Famous Statistical Blunders in History

Literary Digest, 1936

In 1936, Literary Digest, a national magazine of the time, sent out 10 million "straw" ballots asking people to tell them who they planned on voting for in the 1936 presidential election. They recieved back 2.4 million ballots (not bad for a pre-internet time when polling was still in its infancy, but still only about a 25% return rate, which leaves the door open for voluntary response bias). They predicted Alf Landon would beat Franklin Delanor Roosevelt 57% to 43%. As it turned out, Roosevelt won 62% to 37%.

There were two large problems:

First, the sample chosen was not representative of voters. Literary Digest used lists of phone numbers, drivers' registrations, and country club memberships to select its sample. But 1936 was the height of the depression. At that time, phones, cars, and country clubs were more often available only to rich. The economy was the central campaign issue of the election with Roosevelt advocating the New Deal that was attractive to lower income people, so the opinions of the rich and poor were bound to differ on this issue. As such, their sample turned out to be incredibly biased, and ultimately, useless.
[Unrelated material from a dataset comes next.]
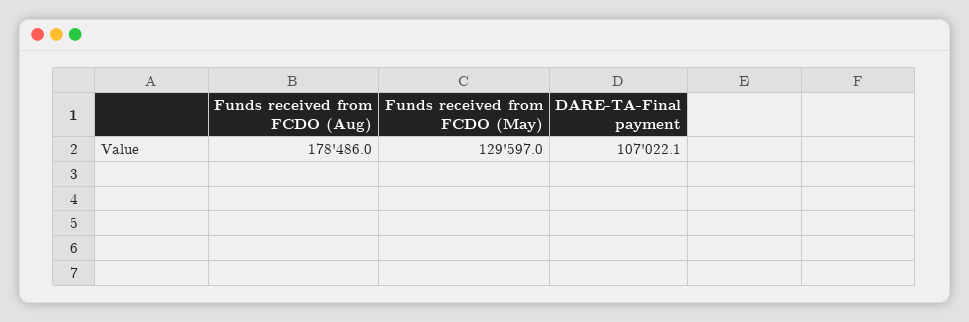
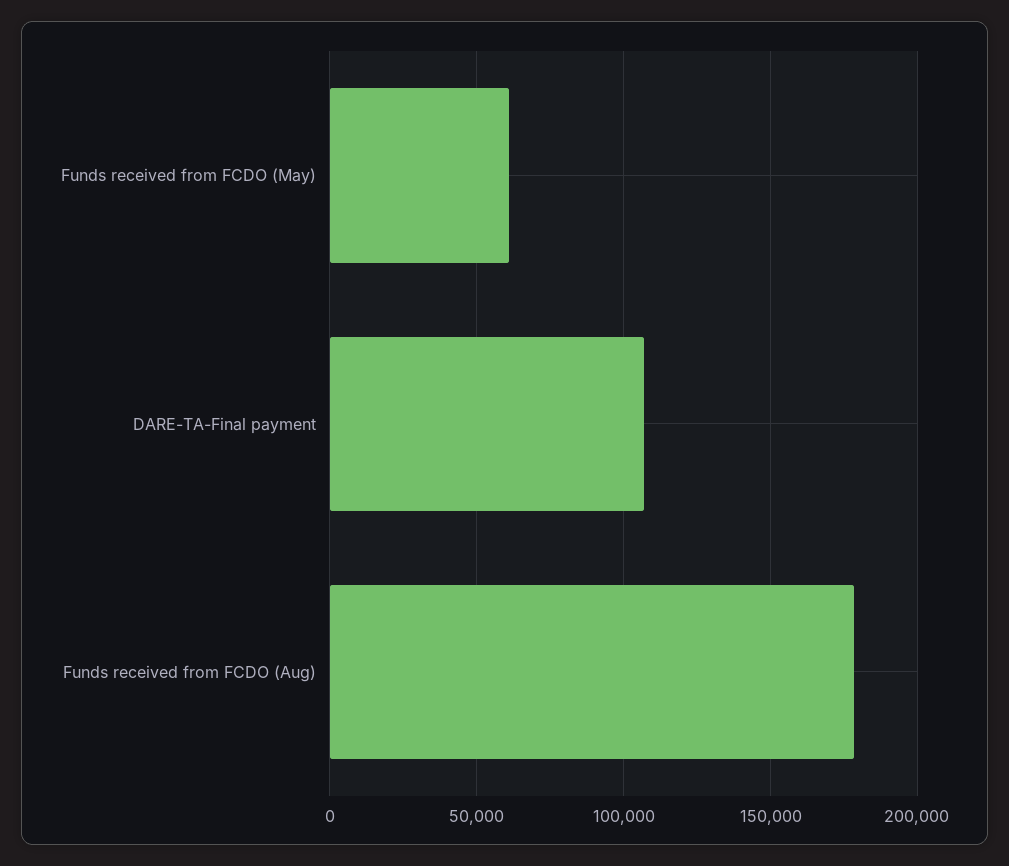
Funds received from FCDO (May): 129597 -> 60000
The second problem with the Literary Digest poll was that out of the 10 million people whose names were on the original mailing list, only about 2.4 million responded to the survey. Thus, the size of the sample was about one-fourth of what was originally intended. People who respond to surveys are different from people who don't, not only in the obvious way (their attitude toward surveys) but also in more subtle and significant ways. When the response rate is low (as it was in this case, 0.24), a survey is said to suffer from nonresponse bias. This is a special type of selection bias where reluctant and nonresponsive people are excluded from the sample.
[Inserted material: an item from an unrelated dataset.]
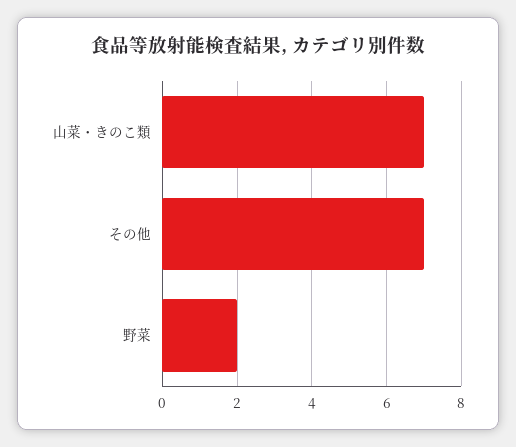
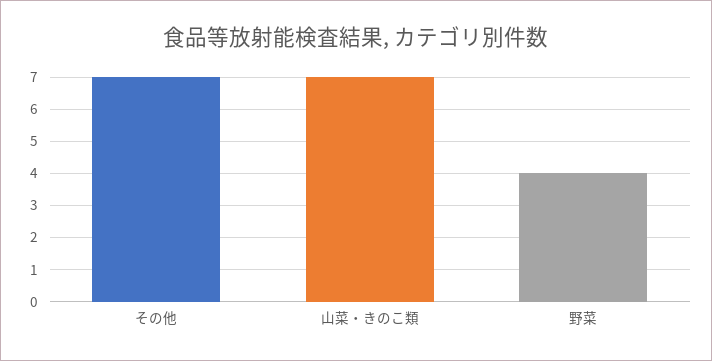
野菜: 2 -> 4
The Literary Digest "lost face" and later went out of business.

Chicago Tribune, 1948

In the 1948 presidential election, Thomas Dewey, then governor of New York, ran against the incumbent, Harry S. Truman. Three major polls (Gallup included) predicted Dewey would win. He did not. The Gallup poll came closest with 49.5% Dewey, 44.5% Truman, 5.5% other, and 0.5% undecided.

There were several problems:

First, they stopped polling too soon, and Truman was notably successful at energizing people in the last days before the election. The prediction came two weeks in advance of the election with 15% announcing undecided. It was assumed that the 15% undecided would split in the same proportions as those who had decided, leaving only 0.5% truly undecided. (The 0.5% undecided was Gallup's error factor.)

Second, the telephone polls tended to favor Dewey because in 1948 telephones were generally limited to more well-to-do households, and Truman was less popular among elite voters.

Third, one of the methods used sent interviewers into an area and told them to interview a certain number of people who met some given demographic criteria. For example, a pollster might be told to choose and interview 10 men, 11 women, 8 african americans, 2 asians, and 11 caucasians, etc... where the numbers chosen for each demographic is representative of the overall population.

Unfortnately for the pollsters, just because a sample is representative of the population demographically, doesn't mean that it will be representative with regard to the issue at hand.

Even worse, as long as the pollsters matched the quotas for their demographics, they were free to choose whom they like -- which can lead to substantial bias in the sample when pollsters avoid certain people that for some reason are hard to approach.

Draft Lottery, 1970

The days of the year, from 1 to 366, were written on slips of paper and the slips were placed in plastic capsules. The capsules for each month, starting with January and ending with December, were mixed in a shoebox and then they were dumped into a deep glass container. Capsules were then drawn from the jar one at a time.

The first number drawn was 258 (which corresponds to September 14). Men of draft age (those born between 1944 and 1950) whose birthday was Sept. 14 would then constitute the first group to be drafted. The second group of men to be drafted corresponded to birthdays agreeing with the second capsule/number drawn, and so on.

It was quickly noticed that men with birthdays in December seemed to get drafter earlier, on average, than birthdays in other months. With hindsight being 20/20, it's easy to see how this happened. The capsules were put into the jar month by month. So January capsules probably stayed on the bottom of the jar, while February capsules were on top of them, and so on, until December capsules ended up on top. Whatever subsequent mixing efforts were taken was not sufficient to completely overcome this ordering, producing a sample biased toward later months in the year.